I don't like sandstone. We've spent part of yesterday and all day today digging a hole into the stuff so that we can plant a signal at Kingscote. It's really really demoralising rock - it's so hard that you can't put a digger bucket into it, hence you have to go at it with a mechanical pecker first. At which point it fluffs up nicely into something softer than the average beach or sandpit, so you can scoop it up with a bucket and spade if you wanted to, or even your bare hands. But if you try again with the digger bucket - scrape, no. To add insult to injury, if you get a lump of it out and drop it, it either fractures, much like sweets made from crystalised sugar, or turns straight to power.
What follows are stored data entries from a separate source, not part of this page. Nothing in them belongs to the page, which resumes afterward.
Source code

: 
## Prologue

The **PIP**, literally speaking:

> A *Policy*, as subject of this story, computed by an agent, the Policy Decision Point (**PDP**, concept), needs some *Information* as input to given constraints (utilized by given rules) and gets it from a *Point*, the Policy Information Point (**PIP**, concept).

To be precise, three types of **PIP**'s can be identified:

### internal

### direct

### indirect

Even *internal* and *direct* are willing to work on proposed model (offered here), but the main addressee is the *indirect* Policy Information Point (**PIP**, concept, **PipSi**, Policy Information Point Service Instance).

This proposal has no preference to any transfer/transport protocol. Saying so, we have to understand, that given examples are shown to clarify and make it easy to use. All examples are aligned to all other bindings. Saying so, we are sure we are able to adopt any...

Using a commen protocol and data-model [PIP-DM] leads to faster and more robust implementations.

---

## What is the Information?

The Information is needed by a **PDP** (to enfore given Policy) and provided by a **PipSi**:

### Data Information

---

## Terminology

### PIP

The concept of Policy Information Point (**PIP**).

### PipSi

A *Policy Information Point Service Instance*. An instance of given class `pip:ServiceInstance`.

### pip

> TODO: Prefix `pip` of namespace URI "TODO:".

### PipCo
But it won't do that down the hole - no no no. Instead it fluffs up so that you can't see where to peck. And the pneumatic box for the digger's pecker is wider than the pecker tip, so the pecker by itself makes a tapered hole. The upshot of this is that we have to go down the hole with a Kango hammer to widen the sides to try keep a constant width on the way down. In the end we did the last foot or so by "hand". For all we disliked the "snot" at Horstead Keynes (because it tried to collapse in on us behind the shoring timbers) at least the digger went through it with ease.
I like limestone. It dissoves with acid. Far more lazy. :-)
Of course, the Derbyshire millstone grit is still the best.